First I used the head() function to determine that the dataset has fourteen variables. This dataset was likely gathered by survey. Then I used dim() to show that their are 82116 rows, representing the total number of values of livestock counts/estimates spanning various countries (Areas), Types (Items), and years (Years). Next I stored the columns into individual variables for ease of use later on. I used the n_distinct() and distinct() functions to show the number of unique entries in each column and to ouput these values.
```{r}
#| label: summary
head(livestock)
dim(livestock)
Domain <- livestock$Domain
Area <- livestock$Area
Element <- livestock$Element
Item <- livestock$Item
Year <- livestock$Year
Unit <- livestock$Unit
Value <- livestock$Value
livestock %>%
select(Domain) %>%
n_distinct(.)
livestock %>%
select(Domain) %>%
distinct()
livestock %>%
select(Area) %>%
n_distinct(.)
livestock %>%
select(Area) %>%
distinct()
livestock %>%
select(Element) %>%
n_distinct(.)
livestock %>%
select(Element) %>%
distinct()
livestock %>%
select(Item) %>%
n_distinct(.)
livestock %>%
select(Item) %>%
distinct()
livestock %>%
select(Year) %>%
n_distinct(.)
livestock %>%
select(Year) %>%
distinct()
livestock %>%
select(Unit) %>%
n_distinct(.)
livestock %>%
select(Unit) %>%
distinct()
```
## Provide Grouped Summary Statistics
Conduct some exploratory data analysis, using dplyr commands such as `group_by()`, `select()`, `filter()`, and `summarise()`. Find the central tendency (mean, median, mode) and dispersion (standard deviation, mix/max/quantile) for different subgroups within the data set.

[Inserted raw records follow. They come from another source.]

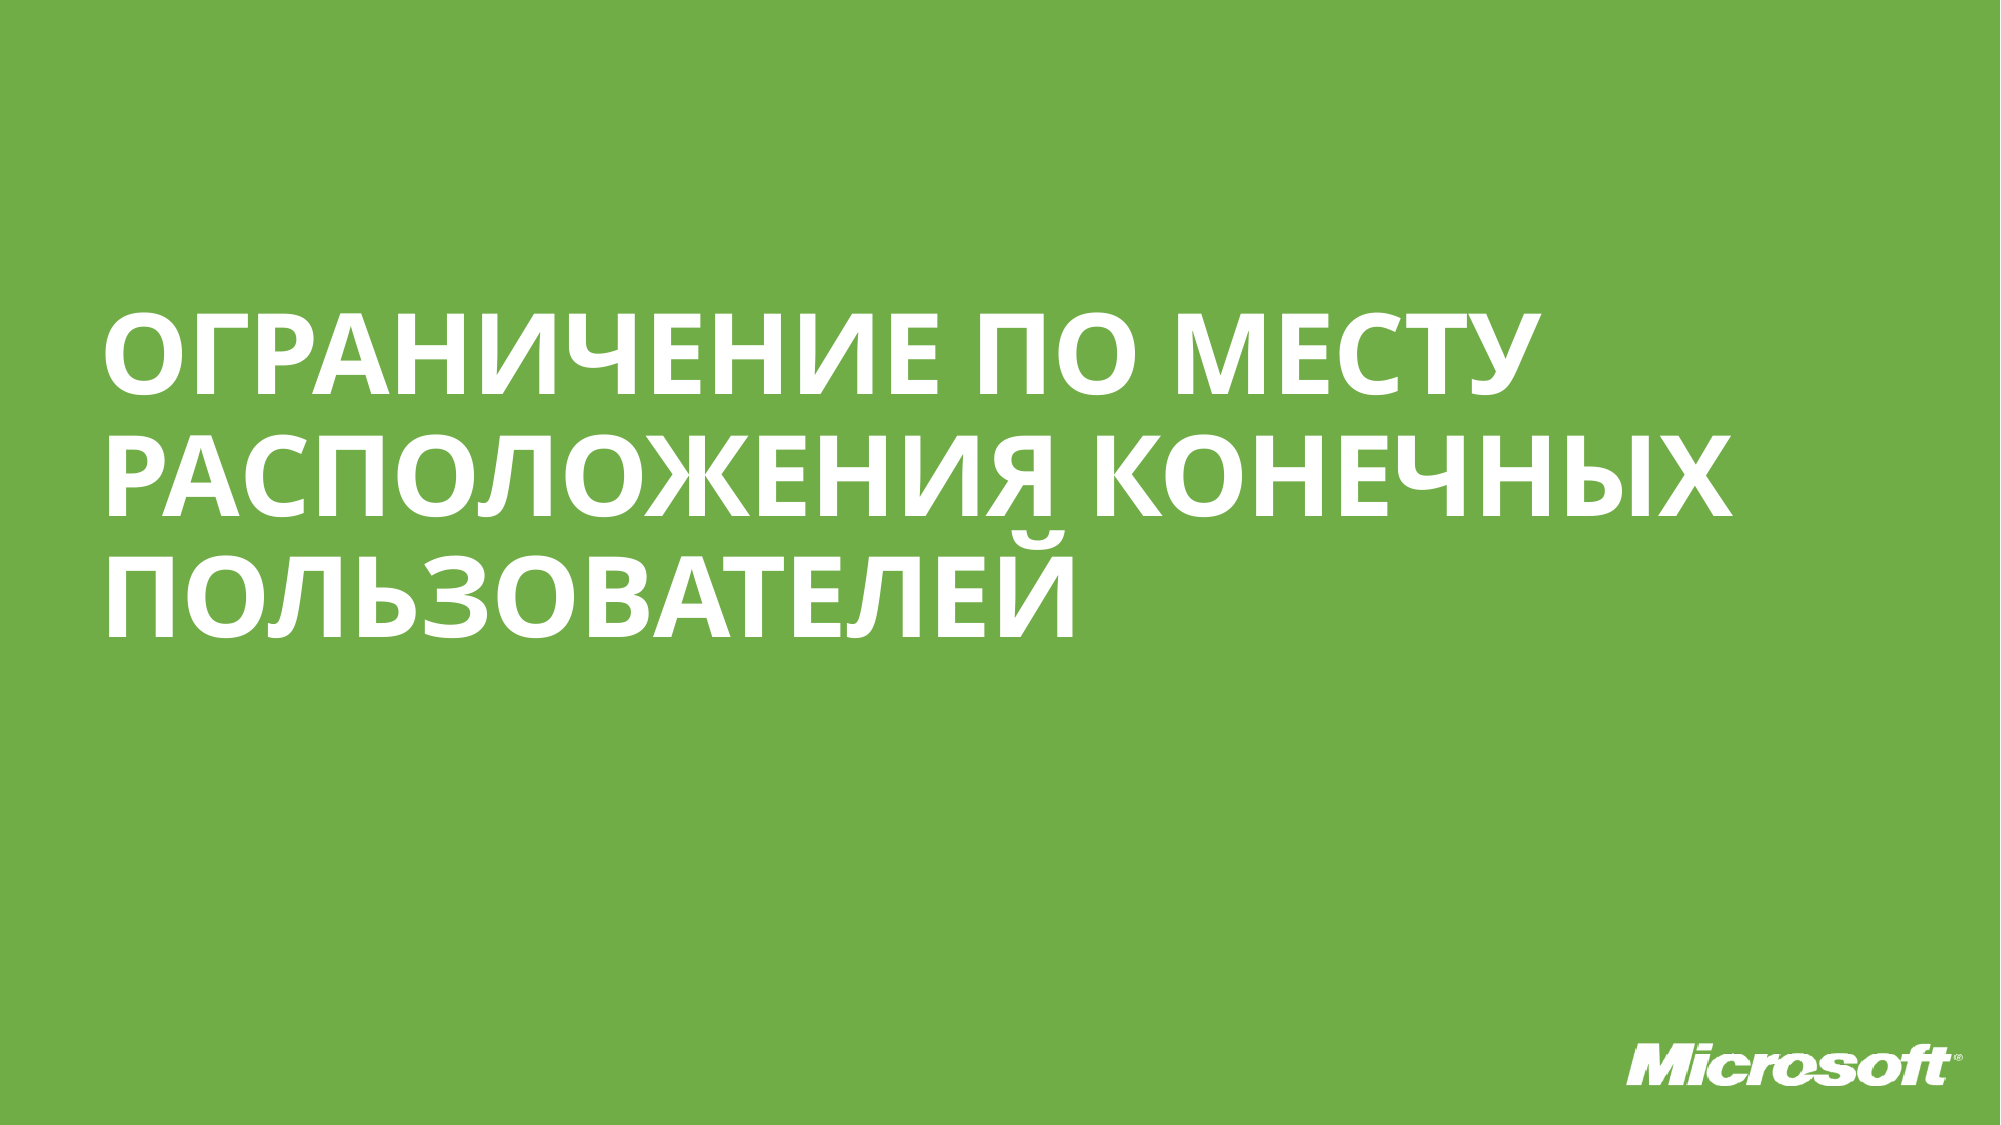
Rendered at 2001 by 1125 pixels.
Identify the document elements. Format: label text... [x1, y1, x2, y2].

picture [1626, 1043, 1966, 1087]
list ОГРАНИЧЕНИЕ ПО МЕСТУ РАСПОЛОЖЕНИЯ КОНЕЧНЫХ ПОЛЬЗОВАТЕЛЕЙ [84, 290, 1972, 627]
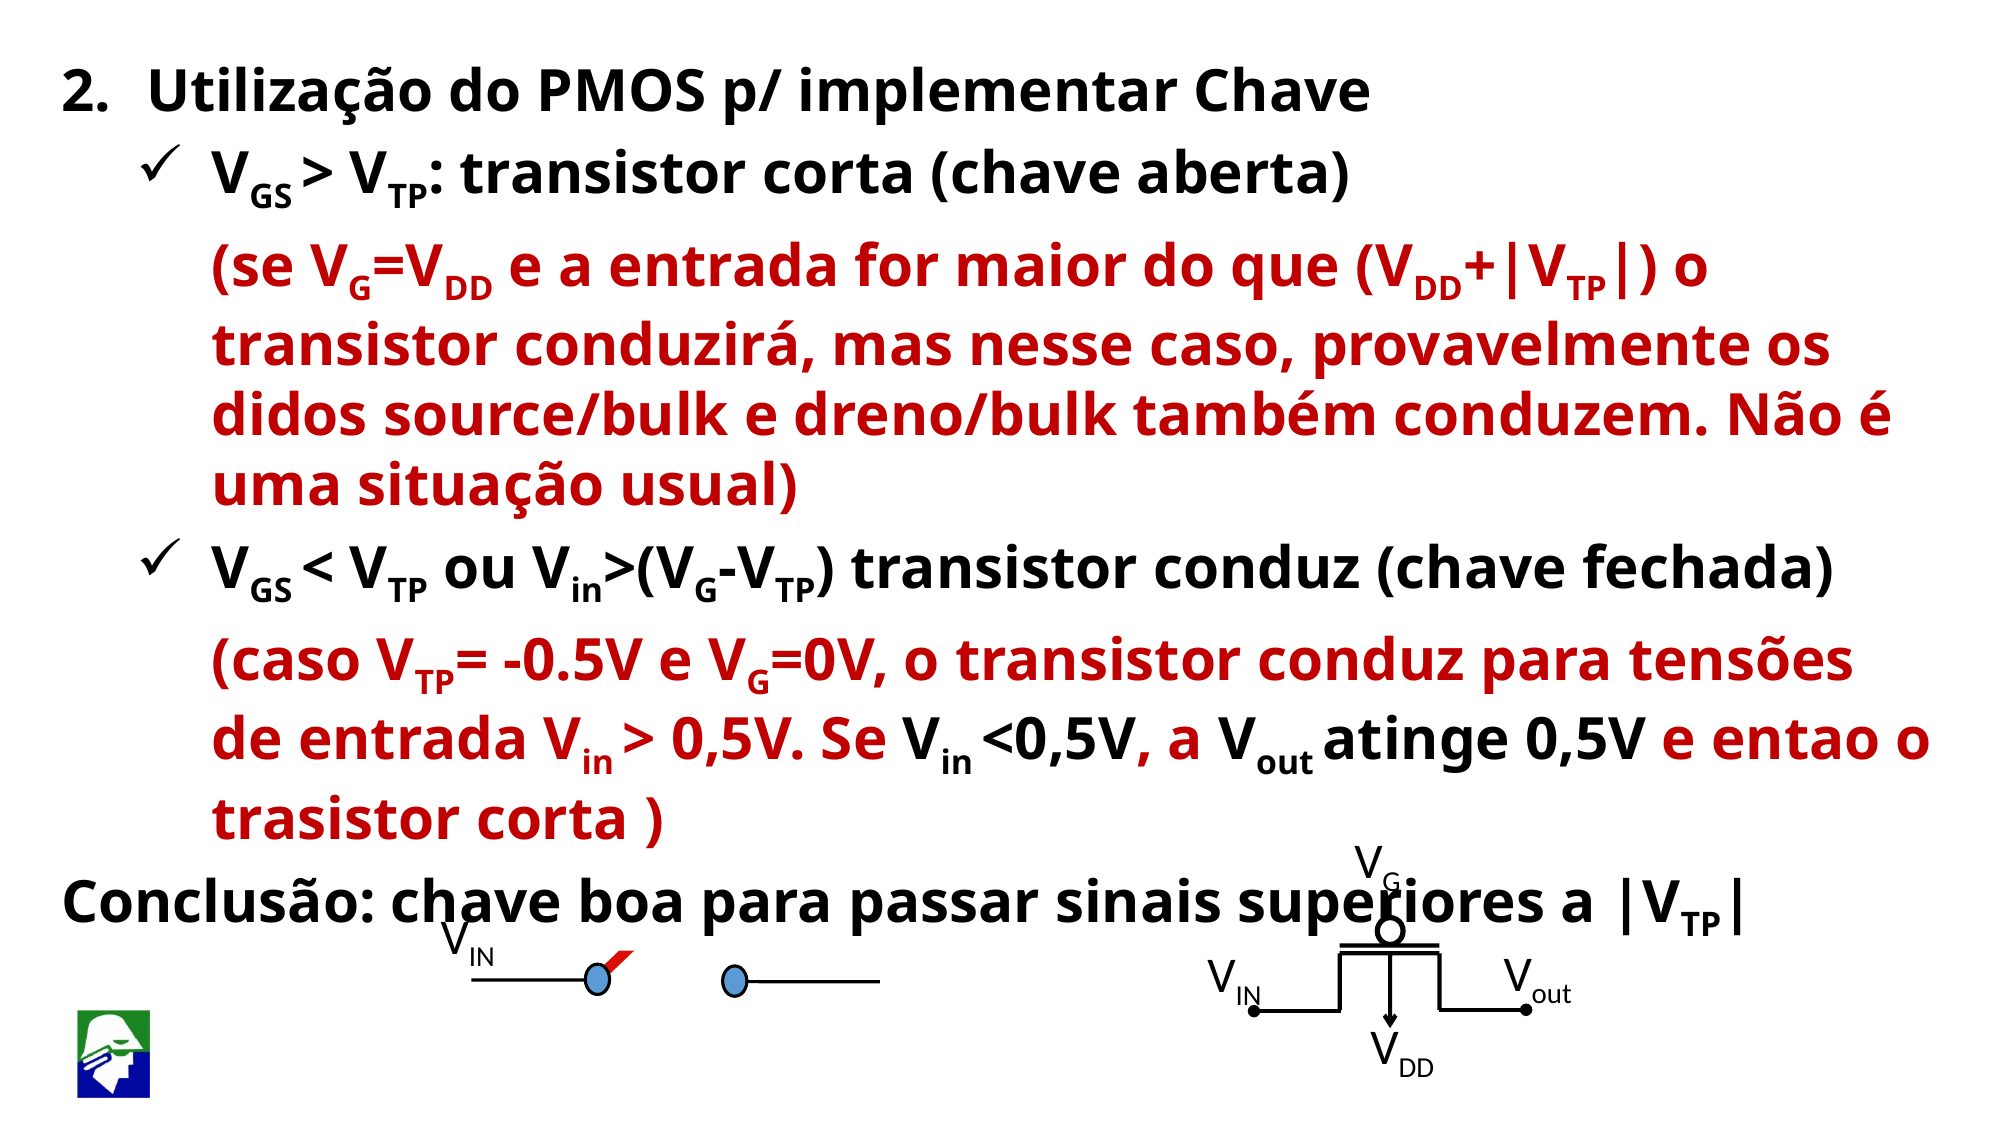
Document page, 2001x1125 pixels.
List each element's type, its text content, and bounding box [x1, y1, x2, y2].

text_box VDD [1340, 1029, 1464, 1091]
text_box VIN [425, 896, 550, 980]
text_box Vout [1527, 933, 1613, 1017]
slide_number [1412, 1042, 1863, 1103]
picture [77, 1010, 150, 1098]
text_box VIN [1192, 935, 1253, 1019]
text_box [1253, 821, 1527, 1029]
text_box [471, 898, 880, 997]
text_box Utilização do PMOS p/ implementar Chave VGS > VTP: transistor corta (chave aberta) (se VG=VDD e a entrada for maior do que (VDD+|VTP|) o transistor conduzirá, mas nesse caso, provavelmente os didos source/bulk e dreno/bulk também conduzem. Não é uma situação usual) VGS < VTP ou Vin>(VG-VTP) transistor conduz (chave fechada) (caso VTP= -0.5V e VG=0V, o transistor conduz para tensões de entrada Vin > 0,5V. Se Vin <0,5V, a Vout atinge 0,5V e entao o trasistor corta ) Conclusão: chave boa para passar sinais superiores a |VTP| [46, 45, 1952, 951]
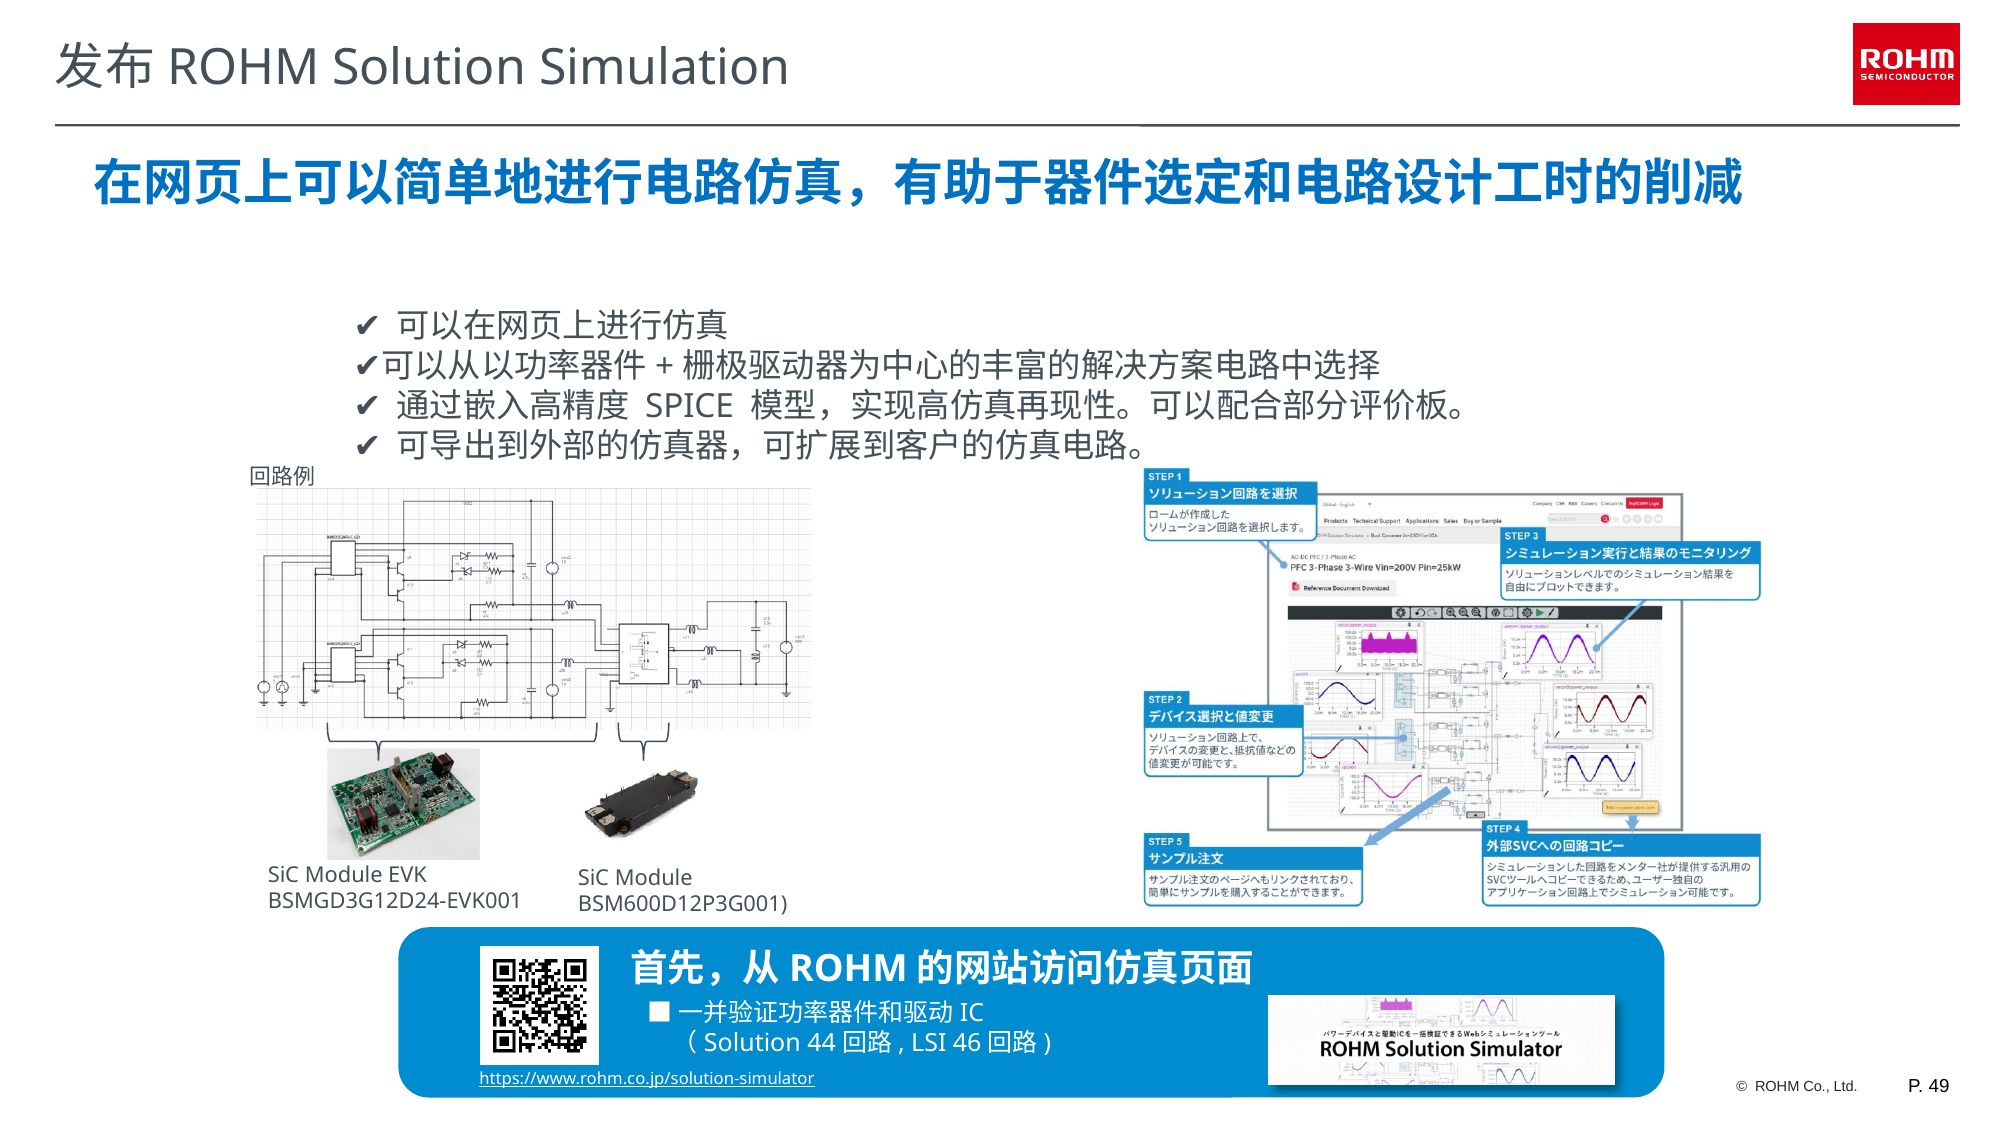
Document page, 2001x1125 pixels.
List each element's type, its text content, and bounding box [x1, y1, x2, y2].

text_box ✔ 可以在网页上进行仿真 ✔可以从以功率器件+栅极驱动器为中心的丰富的解决方案电路中选择 ✔ 通过嵌入高精度 SPICE 模型，实现高仿真再现性。可以配合部分评价板。 ✔ 可导出到外部的仿真器，可扩展到客户的仿真电路。 [336, 299, 1661, 470]
text_box [399, 928, 1664, 1097]
picture [256, 488, 812, 730]
text_box ■一并验证功率器件和驱动IC （Solution 44回路, LSI 46回路) [633, 989, 1095, 1064]
text_box 首先，从ROHM的网站访问仿真页面 [615, 936, 1269, 997]
text_box SiC Module BSM600D12P3G001) [577, 863, 789, 917]
title 发布ROHM Solution Simulation [55, 15, 1827, 114]
picture [1853, 23, 1960, 105]
text_box https://www.rohm.co.jp/solution-simulator [464, 1060, 1446, 1099]
text_box [618, 738, 669, 747]
picture [561, 748, 721, 853]
text_box [327, 738, 597, 747]
text_box SiC Module EVK BSMGD3G12D24-EVK001 [267, 860, 621, 940]
picture [481, 947, 598, 1064]
text_box 回路例 [249, 462, 316, 489]
picture [1132, 464, 1772, 925]
picture [1269, 996, 1614, 1084]
picture [327, 748, 480, 860]
text_box 在网页上可以简单地进行电路仿真，有助于器件选定和电路设计工时的削减 [78, 142, 1948, 218]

I first used the select() function to remove any columns/variables that were redundant or contained only 1 distinct value. I then used the head() to show the first 10 rows our new dataset to confirm that the desired variables were removed. Next, I stored the value (number of a given livestock) in a new variable. I calculated summary statistics of Value, and included the 'na.rm = TRUE' parameter so NA values were ignored. Following this, I created a new variable (Area) using the group_by() function. Using the summarise function, I then computed the mean, median, standard deviation, and IQR for the number of livestock, grouped by country. I calculated the summary statistics of the the data grouped by type of animal (Item) and year using the same method.
```{r}
livestock_new <- livestock %>% select(-c('Domain', 'Domain.Code', 'Area.Code', 'Element', 'Element.Code', 'Item.Code', 'Year.Code', 'Unit', 'Flag'))
head(livestock_new)
Value <- livestock_new$Value
mean(Value, na.rm = TRUE)
median(Value, na.rm = TRUE)
min(Value, na.rm = TRUE)
max(Value, na.rm = TRUE)
sd(Value, na.rm = TRUE)
var(Value, na.rm = TRUE)
IQR(Value, na.rm = TRUE)
Area <- livestock_new %>% group_by(Area)
Area %>% summarise(Value_mean = mean(Value, na.rm = TRUE), Value_median = median(Value, na.rm = TRUE), Value_sd = sd(Value, na.rm = TRUE), Value_IQR = IQR(Value, na.rm = TRUE))
Item <- livestock_new %>% group_by(Item)
Item %>% summarise(Value_mean = mean(Value, na.rm = TRUE), Value_median = median(Value, na.rm = TRUE), Value_sd = sd(Value, na.rm = TRUE), Value_IQR = IQR(Value, na.rm = TRUE))
Year <- livestock_new %>% group_by(Year)
Year %>% summarise(Value_mean = mean(Value, na.rm = TRUE), Value_median = median(Value, na.rm = TRUE), Value_sd = sd(Value, na.rm = TRUE), Value_IQR = IQR(Value, na.rm = TRUE))
```
### Explain and Interpret
Be sure to explain why you choose a specific group. Comment on the interpretation of any interesting differences between groups that you uncover. This section can be integrated with the exploratory data analysis, just be sure it is included.
I chose to group the data by Area, Unit, and Year in order to see how the values differed across these observations. I noticed that the mean Values differed by country, year, and animal type. One interesting observation was that greatest average Value was the number of Cattle while the smallest average Value was mules. In addition, the total Value tended to increase every year.